* [The records]
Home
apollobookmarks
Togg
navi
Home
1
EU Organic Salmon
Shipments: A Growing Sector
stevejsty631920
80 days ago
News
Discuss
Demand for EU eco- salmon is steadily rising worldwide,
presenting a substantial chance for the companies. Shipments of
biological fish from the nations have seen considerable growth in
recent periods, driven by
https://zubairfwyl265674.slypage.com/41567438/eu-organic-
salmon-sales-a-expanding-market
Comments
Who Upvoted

* [What the task requires] Set down the records again without altering a word.

* [Written answer]
Home
apollobookmarks
Togg
navi
Home
1
EU Organic Salmon
Shipments: A Growing Sector
stevejsty631920
80 days ago
News
Discuss
Demand for EU eco- salmon is steadily rising worldwide,
presenting a substantial chance for the companies. Shipments of
biological fish from the nations have seen considerable growth in
recent periods, driven by
https://zubairfwyl265674.slypage.com/41567438/eu-organic-
salmon-sales-a-expanding-market
Comments
Who Upvoted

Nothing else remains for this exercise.